On the inside ('medial') aspect of the patella lies the medial retinaculum. It tends to be weaker than its lateral counterpart and receives significant assistance from the part of the vastus medialis muscle called the vastus medialis obliquus (also known familiarly as the VMO).
The VMO is actually the lower portion of the vastus medialis that we discussed above. People with mal-alignment of their patella are commonly cursed with a VMO that is deficient: The fibers are too vertical and they don't attach themselves far enough down on the knee cap. The consequence of this suboptimal setup is a VMO that does not adequately balance the bowstring effect. This leads the patella to be pushed up against the lateral wall of the trochlea or to be pushed out of the trochlea altogether.
In cross section, the patella looks like a triangle. It lies snug in the trochlea. In other words, relative to the horizontal normally it is not tilted. In some patients, however, it is indeed tilted, always with the 'lateral' side down.
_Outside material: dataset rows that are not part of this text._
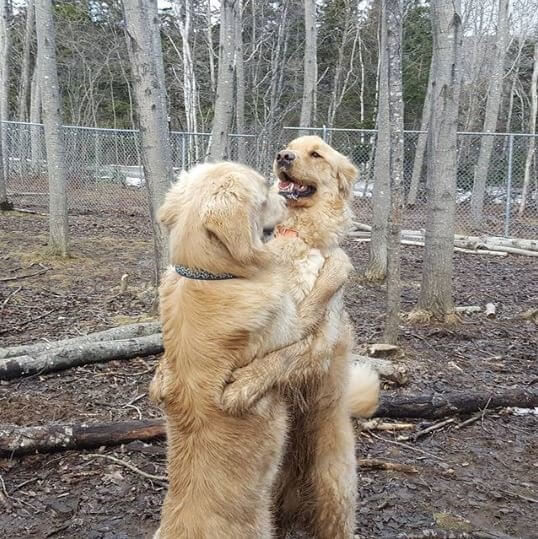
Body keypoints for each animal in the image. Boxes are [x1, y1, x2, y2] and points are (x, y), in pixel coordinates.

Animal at [149, 137, 378, 536]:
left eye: (316, 153)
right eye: (291, 147)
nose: (282, 157)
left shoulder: (317, 343)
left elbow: (283, 357)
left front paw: (239, 387)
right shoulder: (294, 322)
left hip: (333, 490)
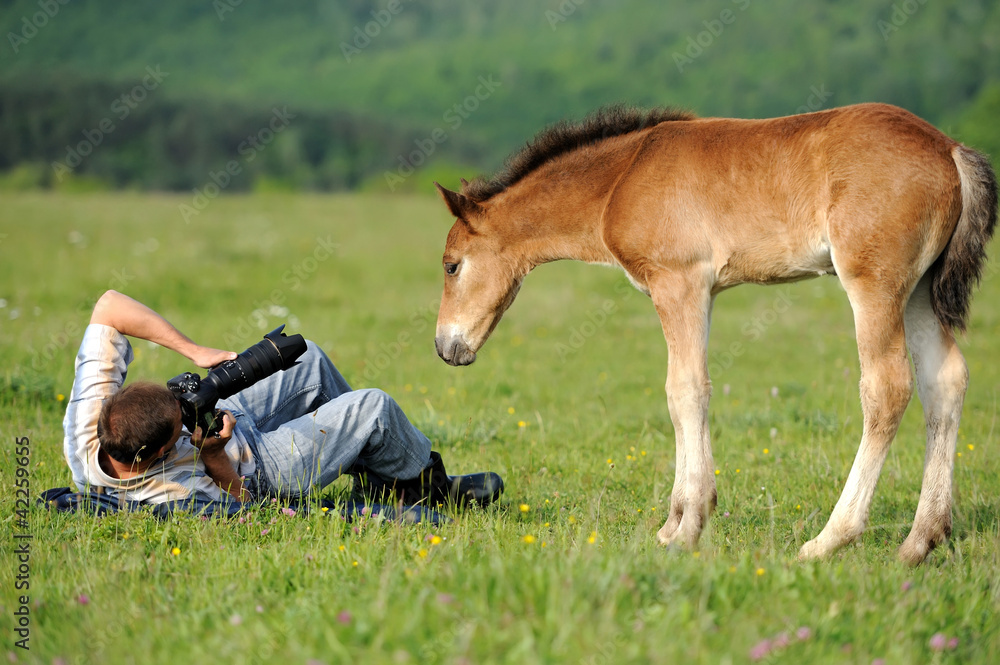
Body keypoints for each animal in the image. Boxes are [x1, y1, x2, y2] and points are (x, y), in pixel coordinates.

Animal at [434, 104, 996, 564]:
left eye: (451, 265)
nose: (445, 347)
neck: (623, 176)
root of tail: (949, 149)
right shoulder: (701, 291)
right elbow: (687, 392)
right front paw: (671, 526)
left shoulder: (677, 281)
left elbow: (684, 391)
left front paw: (686, 529)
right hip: (918, 290)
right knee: (946, 381)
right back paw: (920, 542)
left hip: (873, 282)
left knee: (887, 388)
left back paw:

This is most commonly associated with an excessively tight lateral retinaculum and is the most common form of knee cap mal-alignment. Whether the tight lateral retinaculum is the cause or the result of the tilt remains a subject of debate.
The cartilaginous underbelly of the patella features 'facets', i.e. angled surfaces. If the doctor palpates (feels) these facets by curling his fingers around the patella, this should not be painful. This manoeuvere, on the other hand, is painful in patients whose patellae are poorly aligned.
[Reprinted with permission, The Adult Knee, Chapters 59-60, Lippincott Williams & Wilkins, 2003.]
The combination of tilt and tender facets is, in my opinion, evidence that part of the problem is coming from the knee cap. It's that simple.
With your leg straight see if you can feel where the joint line is a few centimeters below the bottom of the knee cap. Refer to the illustrations to help you. Bend and straighten while you 'palpate'. See if you can feel the two rounded 'knuckle' ends (the 'condyles') of the femur just above the joint line. Palpate as far as you can the under-surface of the knee cap. Any tenderness?
Let's consider just one more anatomical concept for now and then take a little break from the subject. People are always surprised at just how big a knee can swell after an injury when it can fill up with blood or joint fluid (effusion). This is because the cavity of the joint is not confined to the narrow gap between the bones.
The cavity of the knee extends half a hand up above the knee cap and the space can easily accommodate two or three of cups of fluid. This extension of the joint cavity up above the patella is called the supra-patellar pouch and it exists to lubricate movement during flexion (bending) and extension (straightening).
So let's summarise the key points so far -
The knee comprises two (or one could even say three) joints -
- the patello-femoral joint (junction of patella and femur)
- the tibio-femoral joint (junction of the tibia with each condyle of the femur) (essentially two smaller joints, which can be separately affected by disease processes). The third long bone, the fibula, is not involved in the joint space itself.
The patella changes its relation to the femur as the knee bends. In extension (leg straight) it occupies a position above the trochlear groove of the femur, but moves firmly into the groove as the knee flexes (bends) and is drawn into a position over the joint line.
Its articular (joint) cartilage is the thickest and softest in the human body.
It is inherently unstable and is held in place by many finely tuned soft tissues.
The existence of a quadriceps (Q) angle leads to a tendency of the patella to move laterally as the quadriceps muscles are tightened.
This lateral movement is resisted by the higher wall of the trochlea on the lateral side, and, conversely, encouraged by a high Q angle.